The fix is engineering, not design: real cancellation needs to propagate through the inference layer and the tool layer. Where it cannot, the UI should not claim it can. A button that says "Cancel after current step" is honest about its limits. A button that says "Cancel" but does not actually cancel is fraud.

The principle

These five patterns are different on the surface — fake streams, manipulated cadence, confident styling over uncertain text, hidden tool calls, fake cancel — but they share a common shape. In each case, the UX layer is making a claim that the underlying system cannot back. The user is told the model is fast when it is not, told the model is sure when it is not, told the work is hidden when it should be visible, told the cancellation happened when it did not.

Eizenberg Eizenberg framed this for the web: a polished placeholder is not a substitute for interactivity. The AI version is harder because the referent is unstable. A web app either is or is not interactive; an AI response either is or is not accurate, complete, or done — and the model itself often does not know which. The honesty discipline becomes: design the UX so that the user can see the parts the model knows are uncertain, the parts the agent is working on, the moments where the model finished, and the limits of the cancel affordance.
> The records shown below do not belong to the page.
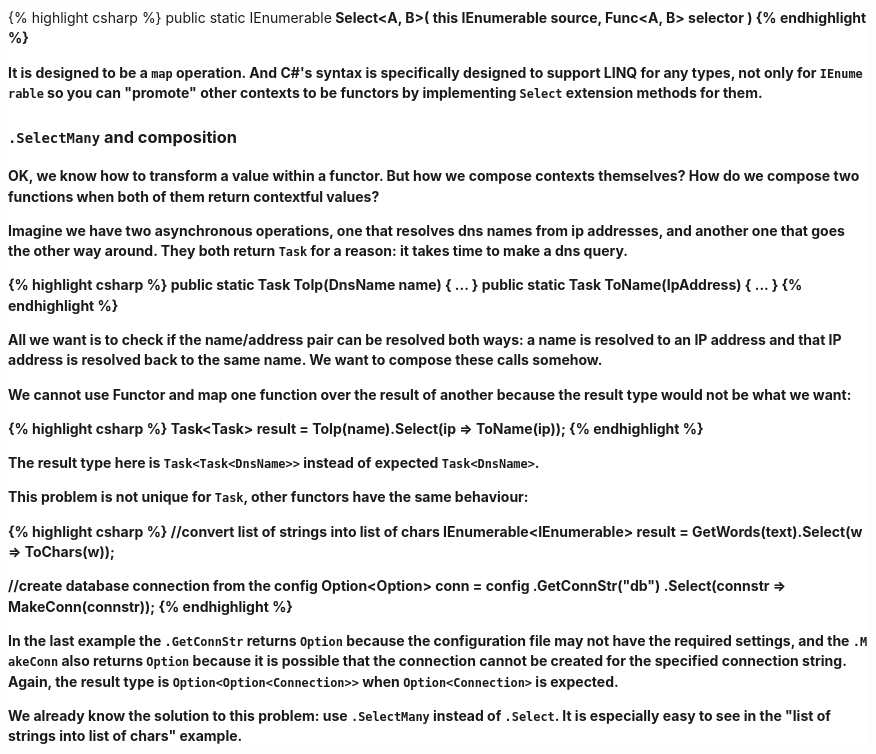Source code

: {% highlight csharp %}
public static IEnumerable<B> Select<A, B>(
  this IEnumerable<A> source,
	Func<A, B> selector
)
{% endhighlight %}

It is designed to be a `map` operation. And C#'s syntax is specifically designed to support LINQ for any types, not only for `IEnumerable` so you can "promote" other contexts to be **functors** by implementing `Select` extension methods for them.

### `.SelectMany` and composition
OK, we know how to transform a value within a functor. But how we compose contexts themselves? How do we compose two functions when both of them return contextful values?

Imagine we have two asynchronous operations, one that resolves dns names from ip addresses, and another one that goes the other way around. They both return `Task` for a reason: it takes time to make a dns query.   

{% highlight csharp %}
public static Task<IpAddress> ToIp(DnsName name) { ... }
public static Task<DnsName> ToName(IpAddress) { ... }
{% endhighlight %}

All we want is to check if the name/address pair can be resolved both ways: a name is resolved to an IP address and that IP address is resolved back to the same name. We want to compose these calls somehow.

We cannot use Functor and map one function over the result of another because the result type would not be what we want:

{% highlight csharp %}
Task<Task<DnsName>> result = ToIp(name).Select(ip => ToName(ip));
{% endhighlight %}

The result type here is `Task<Task<DnsName>>` instead of expected `Task<DnsName>`.

This problem is not unique for `Task`, other functors have the same behaviour:

{% highlight csharp %}
//convert list of strings into list of chars
IEnumerable<IEnumerable<Char>> result = GetWords(text).Select(w => ToChars(w));

//create database connection from the config
Option<Option<Connection>> conn = config
    .GetConnStr("db")
    .Select(connstr => MakeConn(connstr));
{% endhighlight %}

In the last example the `.GetConnStr` returns `Option` because the configuration file may not have the required settings, and the `.MakeConn` also returns `Option` because it is possible that the connection cannot be created for the specified connection string. Again, the result type is `Option<Option<Connection>>` when `Option<Connection>` is expected.

We already know the solution to this problem: use `.SelectMany` instead of `.Select`. It is especially easy to see in the "list of strings into list of chars" example.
The opposite — uncertainty hidden, work hidden, boundary blurred, cancel theatrical — buys local polish at the cost of global trust. And in AI products, where the entire value proposition rests on whether the user trusts the output, trust is not a thing you can spend down lightly.

What to do with this

Three takeaways. These are also the final ones in this set of essays.
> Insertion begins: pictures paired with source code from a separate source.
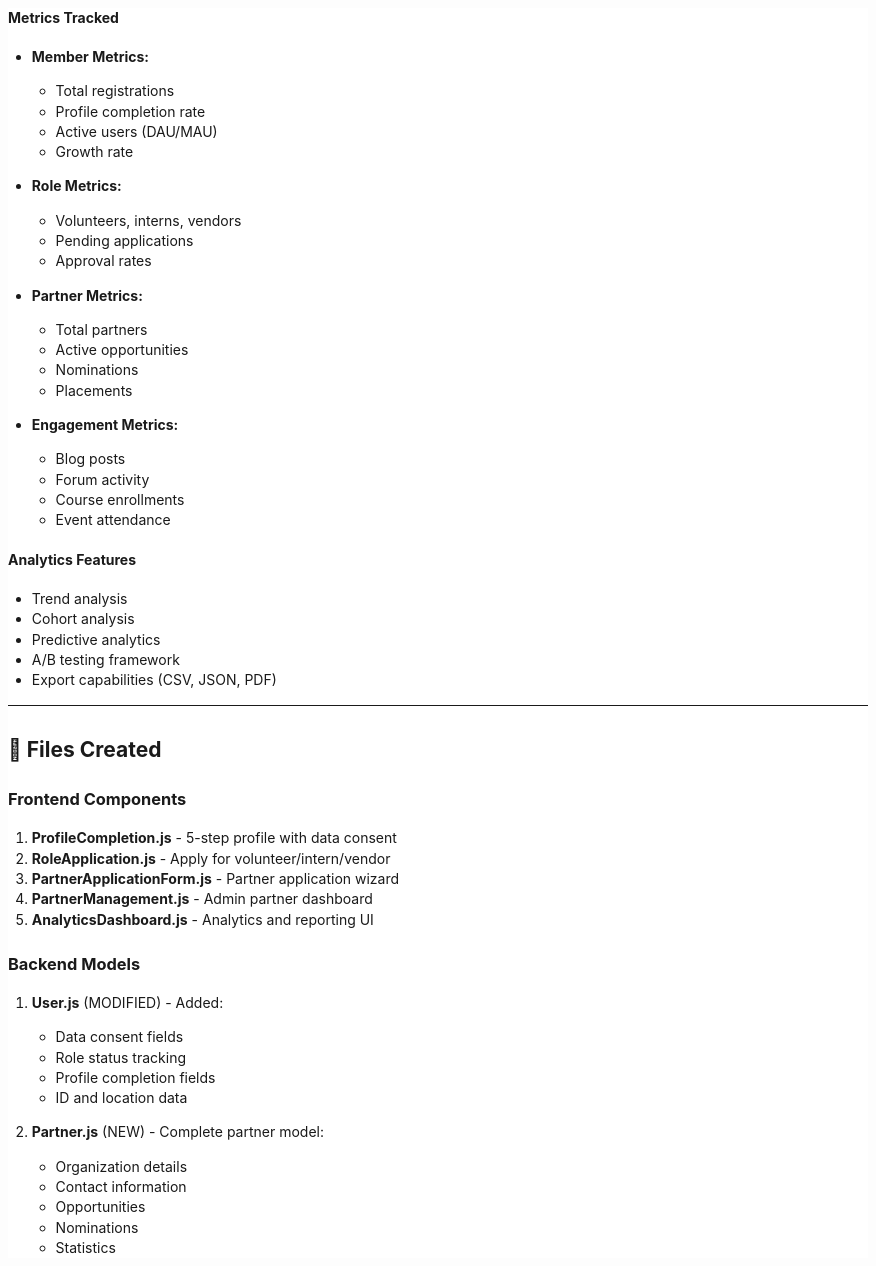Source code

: #### **Metrics Tracked**
- **Member Metrics:**
  - Total registrations
  - Profile completion rate
  - Active users (DAU/MAU)
  - Growth rate
  
- **Role Metrics:**
  - Volunteers, interns, vendors
  - Pending applications
  - Approval rates
  
- **Partner Metrics:**
  - Total partners
  - Active opportunities
  - Nominations
  - Placements
  
- **Engagement Metrics:**
  - Blog posts
  - Forum activity
  - Course enrollments
  - Event attendance

#### **Analytics Features**
- Trend analysis
- Cohort analysis
- Predictive analytics
- A/B testing framework
- Export capabilities (CSV, JSON, PDF)

---

## 📁 **Files Created**

### **Frontend Components**
1. **ProfileCompletion.js** - 5-step profile with data consent
2. **RoleApplication.js** - Apply for volunteer/intern/vendor
3. **PartnerApplicationForm.js** - Partner application wizard
4. **PartnerManagement.js** - Admin partner dashboard
5. **AnalyticsDashboard.js** - Analytics and reporting UI

### **Backend Models**
1. **User.js** (MODIFIED) - Added:
   - Data consent fields
   - Role status tracking
   - Profile completion fields
   - ID and location data

2. **Partner.js** (NEW) - Complete partner model:
   - Organization details
   - Contact information
   - Opportunities
   - Nominations
   - Statistics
Audit every perception cue against its referent. For each animation, badge, transition, or progress signal on your AI surface, name the underlying system event the cue refers to. If you cannot name it, the cue is decorative and you can probably delete it. If the cue claims more than the referent does, the cue is dishonest and you should fix it.
Render uncertainty where the model is uncertain. Lower-contrast typography for low-confidence content, explicit confidence badges where the model exposes them, citation requests for claims the model cannot ground. The cost is a slightly busier surface. The benefit is calibrated user trust — users start trusting the high-confidence outputs precisely because the low-confidence ones are visibly different.
Make cancel actually cancel. If the engineering does not support real cancellation, the button should not exist — and the wait should be designed to be cancellable from the next conversation turn instead. A fake cancel button is the AI equivalent of a placeholder over a non-interactive page, and it costs more trust than the local convenience is worth.
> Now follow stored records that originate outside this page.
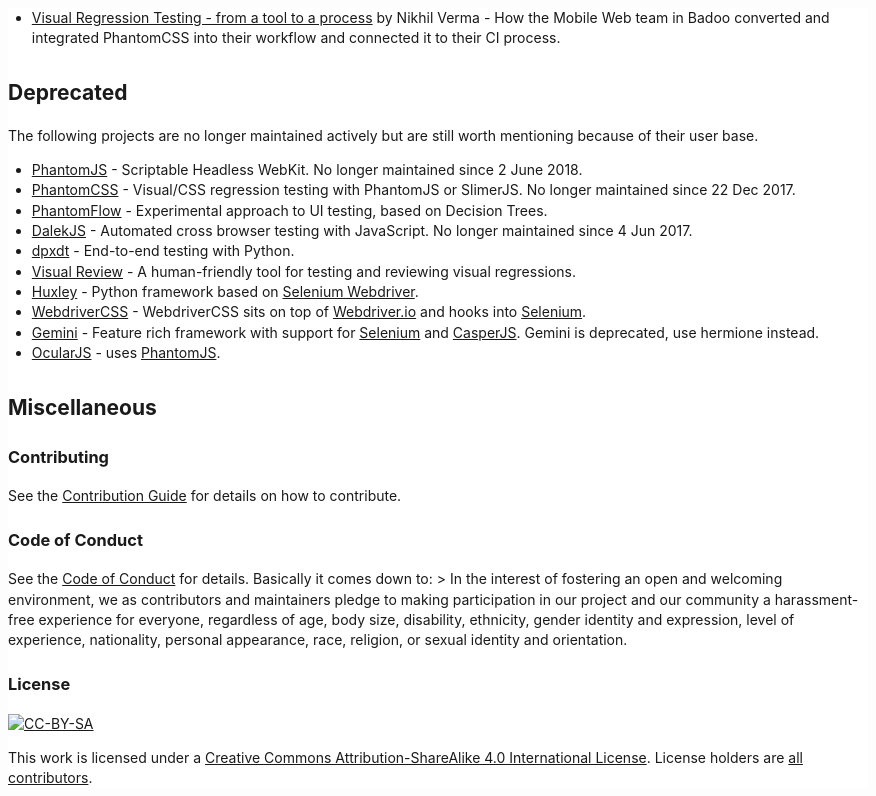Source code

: -   [Visual Regression Testing - from a tool to a process](https://speakerdeck.com/nikhilverma/visual-regression-testing-from-a-tool-to-a-process) by Nikhil Verma - How the Mobile Web team in Badoo converted and integrated PhantomCSS into their workflow and connected it to their CI process.

Deprecated
----------

The following projects are no longer maintained actively but are still worth mentioning because of their user base.

-   [PhantomJS](https://github.com/ariya/phantomjs) - Scriptable Headless WebKit. No longer maintained since 2 June 2018.
-   [PhantomCSS](https://github.com/Huddle/PhantomCSS) - Visual/CSS regression testing with PhantomJS or SlimerJS. No longer maintained since 22 Dec 2017.
-   [PhantomFlow](https://github.com/Huddle/PhantomFlow) - Experimental approach to UI testing, based on Decision Trees.
-   [DalekJS](https://github.com/dalekjs/dalek) - Automated cross browser testing with JavaScript. No longer maintained since 4 Jun 2017.
-   [dpxdt](https://github.com/bslatkin/dpxdt) - End-to-end testing with Python.
-   [Visual Review](https://github.com/xebia/VisualReview) - A human-friendly tool for testing and reviewing visual regressions.
-   [Huxley](https://github.com/facebookarchive/huxley) - Python framework based on [Selenium Webdriver](https://github.com/SeleniumHQ/selenium/tree/master/javascript/node/selenium-webdriver).
-   [WebdriverCSS](https://github.com/webdriverio/webdrivercss) - WebdriverCSS sits on top of [Webdriver.io](https://github.com/webdriverio/webdriverio/) and hooks into [Selenium](https://github.com/SeleniumHQ/selenium).
-   [Gemini](https://github.com/gemini-testing/gemini) - Feature rich framework with support for [Selenium](https://github.com/SeleniumHQ/selenium) and [CasperJS](https://github.com/casperjs/casperjs). Gemini is deprecated, use hermione instead.
-   [OcularJS](https://github.com/mmacartney10/ocularjs) - uses [PhantomJS](https://github.com/ariya/phantomjs).

Miscellaneous
-------------

### Contributing

See the [Contribution Guide](.github/CONTRIBUTING.md) for details on how to contribute.

### Code of Conduct

See the [Code of Conduct](.github/CODE-OF-CONDUCT.md) for details. Basically it comes down to: &gt; In the interest of fostering an open and welcoming environment, we as contributors and maintainers pledge to making participation in our project and our community a harassment-free experience for everyone, regardless of age, body size, disability, ethnicity, gender identity and expression, level of experience, nationality, personal appearance, race, religion, or sexual identity and orientation.

### License

[![CC-BY-SA](http://mirrors.creativecommons.org/presskit/buttons/88x31/svg/by-sa.svg)](http://creativecommons.org/licenses/by-sa/4.0/)

This work is licensed under a [Creative Commons Attribution-ShareAlike 4.0 International License](http://creativecommons.org/licenses/by-sa/4.0/). License holders are [all contributors](https://github.com/mojoaxel/awesome-regression-testing/graphs/contributors).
The nine essays before this one were about how to make a wait feel faster. This last one is about where the line is. Perception engineering is one of the strongest tools in the catalogue. It is also the tool with the largest range — from "the product feels alive" to "the product is lying to me." The line is not always obvious. It is always worth marking.

References · 4

Eizenberg
Eizenberg, E. When Actual Performance Is More Important Than Perceived Performance (Medium). The headline argument that polished placeholders are not a substitute for interactivity. Applied here to AI surfaces: a polished cue is not a substitute for accurate underlying state, and the gap between the two is the deception surface this essay names.
Block & Zakay 1997
Block, R. A., & Zakay, D. (1997). Prospective and retrospective duration judgments: A meta-analytic review. Psychonomic Bulletin & Review, 4(2), 184–197. The filled-vs-empty-time argument used in the previous essay to justify streaming. Used here to argue the inverse: filling the wait with fake or retimed content cheats the same perception mechanism rather than honouring it.
Anstis 2003
Anstis, S. (2003). Moving objects appear to slow down at low contrasts. Neural Networks, 16(5–6), 933–938. Low-contrast motion feels slower than high-contrast motion. Borrowed in this essay as the rendering convention for low-confidence AI output — low contrast as a visual claim of uncertainty the user can read without parsing hedging language.
Guo et al. 2017
Guo, C., Pleiss, G., Sun, Y., & Weinberger, K. Q. (2017). On calibration of modern neural networks. Proceedings of ICML 2017. Showed that modern neural networks tend to be over-confident in their probability estimates and proposed temperature scaling as a calibration fix. Used here as the academic anchor for the claim that AI confidence is a renderable signal and that the UX layer typically discards it.